┌─ Available data

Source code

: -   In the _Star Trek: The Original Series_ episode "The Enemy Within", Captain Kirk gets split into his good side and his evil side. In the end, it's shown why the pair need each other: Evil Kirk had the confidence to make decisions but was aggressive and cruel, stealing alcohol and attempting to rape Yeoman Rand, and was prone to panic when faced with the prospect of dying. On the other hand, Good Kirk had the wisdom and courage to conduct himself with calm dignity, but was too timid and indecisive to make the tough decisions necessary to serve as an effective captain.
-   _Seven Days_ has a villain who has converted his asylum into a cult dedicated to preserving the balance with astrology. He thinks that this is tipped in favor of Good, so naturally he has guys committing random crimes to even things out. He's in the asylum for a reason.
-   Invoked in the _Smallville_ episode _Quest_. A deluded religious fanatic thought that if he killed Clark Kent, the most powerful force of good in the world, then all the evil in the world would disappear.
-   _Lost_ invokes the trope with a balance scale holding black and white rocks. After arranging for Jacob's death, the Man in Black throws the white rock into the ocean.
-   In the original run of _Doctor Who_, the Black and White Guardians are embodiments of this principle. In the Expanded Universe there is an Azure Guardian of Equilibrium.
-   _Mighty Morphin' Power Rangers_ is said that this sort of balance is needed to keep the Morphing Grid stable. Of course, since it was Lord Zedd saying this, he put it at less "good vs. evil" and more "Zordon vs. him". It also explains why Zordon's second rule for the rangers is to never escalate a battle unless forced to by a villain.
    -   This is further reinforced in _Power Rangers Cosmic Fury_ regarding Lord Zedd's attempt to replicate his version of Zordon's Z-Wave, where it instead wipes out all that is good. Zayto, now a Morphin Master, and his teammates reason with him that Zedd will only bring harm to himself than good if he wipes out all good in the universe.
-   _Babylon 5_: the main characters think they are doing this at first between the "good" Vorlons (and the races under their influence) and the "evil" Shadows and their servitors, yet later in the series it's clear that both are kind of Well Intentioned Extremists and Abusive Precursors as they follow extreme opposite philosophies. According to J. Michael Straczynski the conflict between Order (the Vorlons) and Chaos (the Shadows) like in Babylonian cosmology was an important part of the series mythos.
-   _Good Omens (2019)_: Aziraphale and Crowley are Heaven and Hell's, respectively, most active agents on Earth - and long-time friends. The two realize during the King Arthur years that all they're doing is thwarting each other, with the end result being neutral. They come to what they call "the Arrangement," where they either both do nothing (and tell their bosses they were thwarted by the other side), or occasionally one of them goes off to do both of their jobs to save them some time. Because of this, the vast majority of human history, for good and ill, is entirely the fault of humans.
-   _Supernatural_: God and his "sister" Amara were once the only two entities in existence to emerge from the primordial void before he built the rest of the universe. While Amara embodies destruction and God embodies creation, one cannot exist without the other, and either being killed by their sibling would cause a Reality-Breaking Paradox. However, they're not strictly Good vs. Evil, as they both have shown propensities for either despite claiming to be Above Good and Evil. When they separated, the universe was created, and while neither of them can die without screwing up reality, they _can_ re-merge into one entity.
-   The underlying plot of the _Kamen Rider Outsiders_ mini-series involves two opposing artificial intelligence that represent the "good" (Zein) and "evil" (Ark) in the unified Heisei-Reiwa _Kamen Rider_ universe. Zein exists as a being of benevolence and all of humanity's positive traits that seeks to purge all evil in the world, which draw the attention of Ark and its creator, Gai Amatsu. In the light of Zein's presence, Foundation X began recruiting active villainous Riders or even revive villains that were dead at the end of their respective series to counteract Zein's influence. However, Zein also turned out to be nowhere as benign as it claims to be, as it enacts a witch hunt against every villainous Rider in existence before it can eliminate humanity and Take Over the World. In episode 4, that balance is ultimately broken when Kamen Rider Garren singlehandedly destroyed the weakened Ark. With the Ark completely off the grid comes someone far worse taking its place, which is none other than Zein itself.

└─

**What is being asked:**
Retype the records above from the very first line down to the line with "world would disappear.", keeping both of those lines. Include nothing beyond them.

**Solution:**
Source code

: -   In the _Star Trek: The Original Series_ episode "The Enemy Within", Captain Kirk gets split into his good side and his evil side. In the end, it's shown why the pair need each other: Evil Kirk had the confidence to make decisions but was aggressive and cruel, stealing alcohol and attempting to rape Yeoman Rand, and was prone to panic when faced with the prospect of dying. On the other hand, Good Kirk had the wisdom and courage to conduct himself with calm dignity, but was too timid and indecisive to make the tough decisions necessary to serve as an effective captain.
-   _Seven Days_ has a villain who has converted his asylum into a cult dedicated to preserving the balance with astrology. He thinks that this is tipped in favor of Good, so naturally he has guys committing random crimes to even things out. He's in the asylum for a reason.
-   Invoked in the _Smallville_ episode _Quest_. A deluded religious fanatic thought that if he killed Clark Kent, the most powerful force of good in the world, then all the evil in the world would disappear.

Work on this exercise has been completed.